**EXTRAIT DE PAGE**
_ _ _

La marée de microplastiques en Espagne souligne la nécessité d’une législation européenne en la matière

La Commission européenne a présenté en octobre un nouveau règlement visant à prévenir la pollution par les microplastiques, affirmant que des mesures appliquées à l’ensemble de la chaîne d’approvisionnement permettraient de réduire les pertes de granulés de 54 % à 74 %. [EPA/Cabalar]

Un récent déversement de granulés plastiques sur les côtes espagnoles a mis en évidence la nécessité d’une règlementation au niveau de l’UE, les groupes de défense de l’environnement prônant une tolérance zéro à l’égard de la pollution plastique.

Depuis la mi-décembre, des dizaines de sacs remplis de granulés plastiques ont été retrouvés sur les plages des Rías Baixas, dans la côte ouest de la Galice, selon l’ONG galicienne de protection du littoral Noia Limpa.

_ _ _

**TÂCHES DEMANDÉES**
[A] Condensez le paragraphe de l’article qui commence par « Depuis la mi-décembre » en une seule phrase plus courte qui garde ses faits principaux.
[B] Reprenez le passage de l’article qui débute aux mots « La marée de » et prend fin après « littoral Noia Limpa. », en substituant « rejet » à « déversement ».

_ _ _

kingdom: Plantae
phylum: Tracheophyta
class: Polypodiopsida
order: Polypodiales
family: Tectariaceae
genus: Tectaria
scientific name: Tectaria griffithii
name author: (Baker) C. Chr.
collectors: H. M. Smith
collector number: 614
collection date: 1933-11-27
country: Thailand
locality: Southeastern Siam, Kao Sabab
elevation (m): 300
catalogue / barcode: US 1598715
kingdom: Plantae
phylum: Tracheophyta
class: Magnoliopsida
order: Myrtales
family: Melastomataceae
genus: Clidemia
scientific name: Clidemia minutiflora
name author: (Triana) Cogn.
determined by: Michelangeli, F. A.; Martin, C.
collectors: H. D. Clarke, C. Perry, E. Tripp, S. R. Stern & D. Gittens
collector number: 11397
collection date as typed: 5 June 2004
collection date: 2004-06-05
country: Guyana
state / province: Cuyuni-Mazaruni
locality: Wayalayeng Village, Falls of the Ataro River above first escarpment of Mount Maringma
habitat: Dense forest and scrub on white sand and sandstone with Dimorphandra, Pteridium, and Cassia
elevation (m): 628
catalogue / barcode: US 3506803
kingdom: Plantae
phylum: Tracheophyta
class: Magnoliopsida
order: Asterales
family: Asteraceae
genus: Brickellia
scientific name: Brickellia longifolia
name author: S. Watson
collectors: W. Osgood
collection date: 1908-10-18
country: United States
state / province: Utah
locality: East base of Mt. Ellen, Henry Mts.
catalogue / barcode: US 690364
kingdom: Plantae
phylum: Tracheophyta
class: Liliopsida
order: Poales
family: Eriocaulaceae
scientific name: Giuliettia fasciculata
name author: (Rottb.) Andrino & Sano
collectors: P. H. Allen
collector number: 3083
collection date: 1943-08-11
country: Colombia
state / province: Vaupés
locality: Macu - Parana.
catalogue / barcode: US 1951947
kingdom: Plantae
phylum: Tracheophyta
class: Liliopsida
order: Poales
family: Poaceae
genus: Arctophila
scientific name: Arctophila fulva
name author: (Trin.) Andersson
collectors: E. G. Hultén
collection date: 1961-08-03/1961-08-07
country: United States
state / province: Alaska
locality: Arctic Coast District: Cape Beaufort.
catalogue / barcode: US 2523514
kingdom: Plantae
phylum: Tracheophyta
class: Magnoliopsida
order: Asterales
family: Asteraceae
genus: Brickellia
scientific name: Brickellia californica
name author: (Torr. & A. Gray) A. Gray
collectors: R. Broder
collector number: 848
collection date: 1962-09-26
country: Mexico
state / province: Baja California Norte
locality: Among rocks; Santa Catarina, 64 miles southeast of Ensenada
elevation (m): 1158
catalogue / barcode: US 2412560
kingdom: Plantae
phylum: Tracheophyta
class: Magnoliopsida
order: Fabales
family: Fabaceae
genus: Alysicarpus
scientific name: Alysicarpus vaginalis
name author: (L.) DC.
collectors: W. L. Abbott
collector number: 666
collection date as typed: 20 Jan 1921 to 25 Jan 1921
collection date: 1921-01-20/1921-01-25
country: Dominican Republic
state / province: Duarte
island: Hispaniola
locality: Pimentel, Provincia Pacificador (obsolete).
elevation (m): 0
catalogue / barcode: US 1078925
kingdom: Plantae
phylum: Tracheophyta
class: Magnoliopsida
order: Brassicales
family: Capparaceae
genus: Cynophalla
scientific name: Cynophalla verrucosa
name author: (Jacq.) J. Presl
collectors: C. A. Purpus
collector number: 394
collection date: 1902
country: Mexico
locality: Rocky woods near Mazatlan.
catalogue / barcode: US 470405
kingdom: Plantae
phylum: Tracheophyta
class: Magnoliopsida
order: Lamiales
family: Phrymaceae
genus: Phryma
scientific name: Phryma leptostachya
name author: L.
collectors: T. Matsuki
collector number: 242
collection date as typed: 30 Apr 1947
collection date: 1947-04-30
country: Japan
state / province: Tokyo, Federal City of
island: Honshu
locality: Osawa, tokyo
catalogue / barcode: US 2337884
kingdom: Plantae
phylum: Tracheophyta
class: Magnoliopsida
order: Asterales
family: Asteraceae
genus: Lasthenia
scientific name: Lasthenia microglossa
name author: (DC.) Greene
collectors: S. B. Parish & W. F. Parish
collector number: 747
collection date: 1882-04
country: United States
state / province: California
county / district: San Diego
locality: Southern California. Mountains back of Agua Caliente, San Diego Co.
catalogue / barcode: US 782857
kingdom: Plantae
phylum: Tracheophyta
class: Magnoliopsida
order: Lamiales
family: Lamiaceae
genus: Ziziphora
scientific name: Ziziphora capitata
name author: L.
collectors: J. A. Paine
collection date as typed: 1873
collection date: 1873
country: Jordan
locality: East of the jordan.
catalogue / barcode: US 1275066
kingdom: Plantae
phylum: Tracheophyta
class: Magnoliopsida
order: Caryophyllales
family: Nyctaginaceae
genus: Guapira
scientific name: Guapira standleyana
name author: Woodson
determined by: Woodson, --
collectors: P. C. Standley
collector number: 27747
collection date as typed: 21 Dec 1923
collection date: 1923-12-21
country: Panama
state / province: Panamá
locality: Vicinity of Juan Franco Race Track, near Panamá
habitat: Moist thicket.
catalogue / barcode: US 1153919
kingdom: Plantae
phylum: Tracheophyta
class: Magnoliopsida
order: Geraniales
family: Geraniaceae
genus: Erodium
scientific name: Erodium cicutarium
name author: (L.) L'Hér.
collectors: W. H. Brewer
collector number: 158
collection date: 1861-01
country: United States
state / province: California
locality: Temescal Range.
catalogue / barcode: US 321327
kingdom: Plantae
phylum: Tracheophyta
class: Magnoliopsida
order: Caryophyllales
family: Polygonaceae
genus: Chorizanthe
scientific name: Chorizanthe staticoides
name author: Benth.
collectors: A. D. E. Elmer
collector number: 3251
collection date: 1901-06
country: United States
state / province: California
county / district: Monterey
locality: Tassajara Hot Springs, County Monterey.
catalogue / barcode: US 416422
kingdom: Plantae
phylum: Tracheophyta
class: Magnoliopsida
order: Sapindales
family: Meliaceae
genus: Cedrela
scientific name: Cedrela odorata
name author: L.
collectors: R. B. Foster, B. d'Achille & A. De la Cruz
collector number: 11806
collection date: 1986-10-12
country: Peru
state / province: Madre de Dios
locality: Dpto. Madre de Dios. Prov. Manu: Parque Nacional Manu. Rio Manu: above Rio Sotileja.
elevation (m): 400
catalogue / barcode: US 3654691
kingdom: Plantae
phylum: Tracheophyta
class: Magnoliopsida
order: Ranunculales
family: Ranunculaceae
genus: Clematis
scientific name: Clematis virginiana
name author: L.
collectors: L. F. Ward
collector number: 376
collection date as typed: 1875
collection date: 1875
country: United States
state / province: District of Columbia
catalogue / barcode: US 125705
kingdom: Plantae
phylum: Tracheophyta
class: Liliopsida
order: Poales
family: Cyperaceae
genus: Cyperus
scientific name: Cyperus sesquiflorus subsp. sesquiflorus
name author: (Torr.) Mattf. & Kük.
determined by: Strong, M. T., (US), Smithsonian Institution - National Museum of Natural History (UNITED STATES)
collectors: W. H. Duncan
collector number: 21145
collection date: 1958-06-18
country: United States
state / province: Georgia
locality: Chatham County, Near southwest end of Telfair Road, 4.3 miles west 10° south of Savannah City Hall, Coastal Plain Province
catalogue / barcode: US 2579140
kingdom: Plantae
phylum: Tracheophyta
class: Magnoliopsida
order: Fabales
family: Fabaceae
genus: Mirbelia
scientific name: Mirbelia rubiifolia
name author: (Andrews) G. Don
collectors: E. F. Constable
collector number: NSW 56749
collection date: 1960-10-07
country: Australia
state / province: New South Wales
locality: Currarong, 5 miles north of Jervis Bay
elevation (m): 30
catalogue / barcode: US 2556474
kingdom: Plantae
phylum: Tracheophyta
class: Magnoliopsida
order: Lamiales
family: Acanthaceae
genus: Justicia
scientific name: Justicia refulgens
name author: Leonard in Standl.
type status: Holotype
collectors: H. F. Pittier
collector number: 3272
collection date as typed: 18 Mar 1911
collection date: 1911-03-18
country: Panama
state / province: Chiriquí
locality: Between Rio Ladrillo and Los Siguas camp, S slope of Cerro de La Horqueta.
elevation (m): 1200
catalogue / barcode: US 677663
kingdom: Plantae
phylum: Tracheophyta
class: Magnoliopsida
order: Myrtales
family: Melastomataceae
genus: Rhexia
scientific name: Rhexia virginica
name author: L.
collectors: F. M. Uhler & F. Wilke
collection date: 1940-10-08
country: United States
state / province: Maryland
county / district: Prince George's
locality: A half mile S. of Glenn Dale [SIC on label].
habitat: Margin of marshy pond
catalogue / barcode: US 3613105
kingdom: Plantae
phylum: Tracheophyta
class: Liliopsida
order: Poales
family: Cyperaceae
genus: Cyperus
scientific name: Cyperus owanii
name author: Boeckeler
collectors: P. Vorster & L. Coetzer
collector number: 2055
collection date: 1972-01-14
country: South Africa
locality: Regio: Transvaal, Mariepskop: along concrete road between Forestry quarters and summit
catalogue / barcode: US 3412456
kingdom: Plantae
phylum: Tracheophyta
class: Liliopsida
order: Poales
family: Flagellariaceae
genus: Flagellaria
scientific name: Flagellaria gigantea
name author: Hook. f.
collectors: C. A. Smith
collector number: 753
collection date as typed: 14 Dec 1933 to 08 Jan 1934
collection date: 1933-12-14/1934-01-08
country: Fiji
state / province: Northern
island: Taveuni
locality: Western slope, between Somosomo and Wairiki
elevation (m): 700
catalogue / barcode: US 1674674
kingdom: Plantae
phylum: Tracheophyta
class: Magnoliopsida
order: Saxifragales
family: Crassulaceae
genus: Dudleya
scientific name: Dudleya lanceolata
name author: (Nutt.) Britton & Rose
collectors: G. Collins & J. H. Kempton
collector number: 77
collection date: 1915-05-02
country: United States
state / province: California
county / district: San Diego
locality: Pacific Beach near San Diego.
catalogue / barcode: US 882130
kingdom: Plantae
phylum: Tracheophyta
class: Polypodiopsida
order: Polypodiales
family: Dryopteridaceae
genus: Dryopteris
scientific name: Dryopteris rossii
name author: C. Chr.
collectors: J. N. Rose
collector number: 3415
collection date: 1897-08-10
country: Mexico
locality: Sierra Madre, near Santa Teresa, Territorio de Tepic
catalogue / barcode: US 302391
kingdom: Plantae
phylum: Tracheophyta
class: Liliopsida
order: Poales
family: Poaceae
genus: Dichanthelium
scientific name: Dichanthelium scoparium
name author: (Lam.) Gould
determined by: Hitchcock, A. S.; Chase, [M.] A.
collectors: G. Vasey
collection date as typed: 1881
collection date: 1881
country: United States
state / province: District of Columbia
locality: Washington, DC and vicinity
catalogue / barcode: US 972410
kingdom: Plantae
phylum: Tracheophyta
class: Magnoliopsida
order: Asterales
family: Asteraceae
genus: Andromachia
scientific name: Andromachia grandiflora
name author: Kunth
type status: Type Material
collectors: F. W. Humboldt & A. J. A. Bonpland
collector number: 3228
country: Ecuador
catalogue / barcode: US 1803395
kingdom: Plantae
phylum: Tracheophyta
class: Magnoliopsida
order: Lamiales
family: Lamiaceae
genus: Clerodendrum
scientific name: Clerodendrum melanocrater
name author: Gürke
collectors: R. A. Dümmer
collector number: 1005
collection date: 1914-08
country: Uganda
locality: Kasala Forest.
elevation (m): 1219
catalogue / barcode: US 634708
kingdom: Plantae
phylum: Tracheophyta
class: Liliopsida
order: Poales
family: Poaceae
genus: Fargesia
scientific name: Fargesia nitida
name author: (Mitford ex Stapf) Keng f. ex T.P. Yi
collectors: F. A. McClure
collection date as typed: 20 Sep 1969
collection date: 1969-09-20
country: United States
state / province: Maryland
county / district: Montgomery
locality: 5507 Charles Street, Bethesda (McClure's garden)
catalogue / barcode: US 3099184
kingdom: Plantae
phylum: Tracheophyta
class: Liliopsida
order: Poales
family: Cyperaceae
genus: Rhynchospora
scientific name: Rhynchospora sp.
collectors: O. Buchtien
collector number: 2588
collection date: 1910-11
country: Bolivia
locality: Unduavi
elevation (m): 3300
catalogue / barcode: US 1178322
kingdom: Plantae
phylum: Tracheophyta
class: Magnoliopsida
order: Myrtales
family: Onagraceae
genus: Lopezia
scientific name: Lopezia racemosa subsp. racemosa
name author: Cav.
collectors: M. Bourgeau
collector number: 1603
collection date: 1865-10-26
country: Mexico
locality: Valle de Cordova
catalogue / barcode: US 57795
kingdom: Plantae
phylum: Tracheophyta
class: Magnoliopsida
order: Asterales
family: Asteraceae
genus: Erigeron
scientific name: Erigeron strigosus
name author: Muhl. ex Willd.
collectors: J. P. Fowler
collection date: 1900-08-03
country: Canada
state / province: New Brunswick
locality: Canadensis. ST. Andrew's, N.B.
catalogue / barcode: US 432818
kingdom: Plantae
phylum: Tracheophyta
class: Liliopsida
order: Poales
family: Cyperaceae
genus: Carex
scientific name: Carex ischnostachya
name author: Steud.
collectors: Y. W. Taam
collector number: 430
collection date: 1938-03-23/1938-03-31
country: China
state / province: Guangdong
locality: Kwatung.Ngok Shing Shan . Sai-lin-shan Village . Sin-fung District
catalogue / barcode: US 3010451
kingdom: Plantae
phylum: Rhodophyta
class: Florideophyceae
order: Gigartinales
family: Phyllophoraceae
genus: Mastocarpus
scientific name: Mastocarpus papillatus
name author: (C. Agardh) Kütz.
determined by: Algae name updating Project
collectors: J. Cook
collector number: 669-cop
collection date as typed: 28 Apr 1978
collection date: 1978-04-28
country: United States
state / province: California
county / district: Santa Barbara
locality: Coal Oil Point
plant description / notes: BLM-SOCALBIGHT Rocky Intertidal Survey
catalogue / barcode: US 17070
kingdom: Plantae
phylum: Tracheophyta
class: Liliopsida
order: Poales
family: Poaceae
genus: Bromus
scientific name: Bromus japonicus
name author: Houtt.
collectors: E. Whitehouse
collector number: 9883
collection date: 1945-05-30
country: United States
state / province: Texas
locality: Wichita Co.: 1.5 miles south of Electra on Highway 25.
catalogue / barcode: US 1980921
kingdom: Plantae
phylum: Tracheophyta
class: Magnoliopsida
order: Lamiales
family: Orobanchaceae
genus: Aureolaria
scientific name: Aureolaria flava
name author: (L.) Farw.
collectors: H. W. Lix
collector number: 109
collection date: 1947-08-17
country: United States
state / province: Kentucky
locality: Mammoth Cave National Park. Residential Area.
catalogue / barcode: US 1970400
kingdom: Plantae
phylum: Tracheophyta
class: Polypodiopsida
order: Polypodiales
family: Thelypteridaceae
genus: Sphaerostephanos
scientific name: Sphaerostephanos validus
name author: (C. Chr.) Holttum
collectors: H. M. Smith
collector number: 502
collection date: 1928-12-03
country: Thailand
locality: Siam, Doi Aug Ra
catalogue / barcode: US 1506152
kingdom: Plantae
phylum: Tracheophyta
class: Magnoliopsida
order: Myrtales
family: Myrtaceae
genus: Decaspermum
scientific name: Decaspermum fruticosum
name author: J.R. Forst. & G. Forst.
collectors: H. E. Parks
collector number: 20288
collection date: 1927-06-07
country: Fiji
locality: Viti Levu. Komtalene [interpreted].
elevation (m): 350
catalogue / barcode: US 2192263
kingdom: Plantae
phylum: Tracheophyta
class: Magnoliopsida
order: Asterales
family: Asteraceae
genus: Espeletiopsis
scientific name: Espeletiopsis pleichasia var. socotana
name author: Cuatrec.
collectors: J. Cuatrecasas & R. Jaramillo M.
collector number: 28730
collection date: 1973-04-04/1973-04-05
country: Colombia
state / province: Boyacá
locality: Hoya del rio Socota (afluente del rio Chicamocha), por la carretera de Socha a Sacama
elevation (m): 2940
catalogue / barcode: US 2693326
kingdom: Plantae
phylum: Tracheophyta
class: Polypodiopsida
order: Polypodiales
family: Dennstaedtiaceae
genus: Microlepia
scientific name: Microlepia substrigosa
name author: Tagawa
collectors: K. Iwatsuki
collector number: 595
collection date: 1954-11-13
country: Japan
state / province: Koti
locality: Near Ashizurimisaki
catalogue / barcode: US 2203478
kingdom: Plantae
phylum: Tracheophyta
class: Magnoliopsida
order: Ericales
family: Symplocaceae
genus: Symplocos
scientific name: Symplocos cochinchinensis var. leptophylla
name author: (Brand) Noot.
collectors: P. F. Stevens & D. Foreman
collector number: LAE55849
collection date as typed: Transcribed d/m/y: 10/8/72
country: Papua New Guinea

_ _ _

**RÉPONSES FOURNIES**
[A] Depuis la mi-décembre, l’ONG galicienne Noia Limpa signale des dizaines de sacs de granulés plastiques retrouvés sur les plages des Rías Baixas, sur la côte ouest de la Galice.

[B]
La marée de microplastiques en Espagne souligne la nécessité d’une législation européenne en la matière

La Commission européenne a présenté en octobre un nouveau règlement visant à prévenir la pollution par les microplastiques, affirmant que des mesures appliquées à l’ensemble de la chaîne d’approvisionnement permettraient de réduire les pertes de granulés de 54 % à 74 %. [EPA/Cabalar]

Un récent rejet de granulés plastiques sur les côtes espagnoles a mis en évidence la nécessité d’une règlementation au niveau de l’UE, les groupes de défense de l’environnement prônant une tolérance zéro à l’égard de la pollution plastique.

Depuis la mi-décembre, des dizaines de sacs remplis de granulés plastiques ont été retrouvés sur les plages des Rías Baixas, dans la côte ouest de la Galice, selon l’ONG galicienne de protection du littoral Noia Limpa.